Another reason is anemic Republican voter turnout this primary season. This has the effect of magnifying the relatively small number of people you can usually get to go along with this sort of meddling.

But here's the big one; Michigan's primary is unique:

Talking Points Memo (emphasis mine):

Republicans tried to tamp down on crossover voting when they designed the Feb 28 primary, but the peculiarities of the state rules made that effort basically futile. Democrats will allow members of their party to vote in Tuesday’s primary and still participate in the March 5 Democratic caucus, so Democrats can ask for GOP ballots on Tuesday with impunity. Crossover voting is a rich part of the Michigan primary tradition (this Detroit News column explains the tit-for-tat crossover efforts both parties have engaged in over the years pretty well), and so was born Operation Hilarity, the DailyKos-led effort to drive progressive voters to the polls for Santorum and serve up a loss to Romney.
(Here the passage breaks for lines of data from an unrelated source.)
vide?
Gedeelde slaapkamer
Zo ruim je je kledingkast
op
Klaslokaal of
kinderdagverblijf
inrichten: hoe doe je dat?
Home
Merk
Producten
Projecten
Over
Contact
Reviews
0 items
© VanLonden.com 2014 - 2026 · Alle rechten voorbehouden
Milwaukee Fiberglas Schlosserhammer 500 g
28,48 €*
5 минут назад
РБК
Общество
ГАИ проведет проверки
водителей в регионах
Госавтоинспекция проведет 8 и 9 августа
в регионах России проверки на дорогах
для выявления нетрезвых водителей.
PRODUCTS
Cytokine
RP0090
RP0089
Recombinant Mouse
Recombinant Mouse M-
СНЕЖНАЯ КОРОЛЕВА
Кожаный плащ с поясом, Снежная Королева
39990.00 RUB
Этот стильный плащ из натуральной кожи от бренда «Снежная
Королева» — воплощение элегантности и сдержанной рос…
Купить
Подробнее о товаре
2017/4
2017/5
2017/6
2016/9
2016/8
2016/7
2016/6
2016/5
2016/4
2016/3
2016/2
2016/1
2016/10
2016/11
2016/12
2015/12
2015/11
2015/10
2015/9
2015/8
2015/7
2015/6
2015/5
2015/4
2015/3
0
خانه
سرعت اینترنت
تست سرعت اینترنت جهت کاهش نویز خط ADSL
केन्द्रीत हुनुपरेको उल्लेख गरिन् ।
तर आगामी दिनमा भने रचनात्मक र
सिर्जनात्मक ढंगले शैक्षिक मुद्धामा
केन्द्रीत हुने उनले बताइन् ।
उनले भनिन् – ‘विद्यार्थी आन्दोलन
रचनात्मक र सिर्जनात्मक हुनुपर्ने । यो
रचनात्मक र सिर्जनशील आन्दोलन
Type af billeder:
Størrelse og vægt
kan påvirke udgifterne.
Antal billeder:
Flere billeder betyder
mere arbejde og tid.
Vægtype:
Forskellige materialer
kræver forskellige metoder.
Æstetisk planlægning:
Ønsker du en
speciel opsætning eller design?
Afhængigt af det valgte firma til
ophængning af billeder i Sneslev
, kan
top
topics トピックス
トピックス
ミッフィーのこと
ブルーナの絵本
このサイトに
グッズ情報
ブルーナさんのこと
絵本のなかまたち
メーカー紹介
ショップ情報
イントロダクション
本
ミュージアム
You see what this means, right? Unlike just about everywhere else, Michigan Democrats can cast what is effectively a split ticket. You don't have to give up your Democratic primary vote to cast a Republican one. All that stuff about sitting out down-ticket races or doing a bunch of legwork is out the window. It's practically designed for crossover voting.

Democrats for Santorum? Why not? It's your vote. Make it count any way you see fit.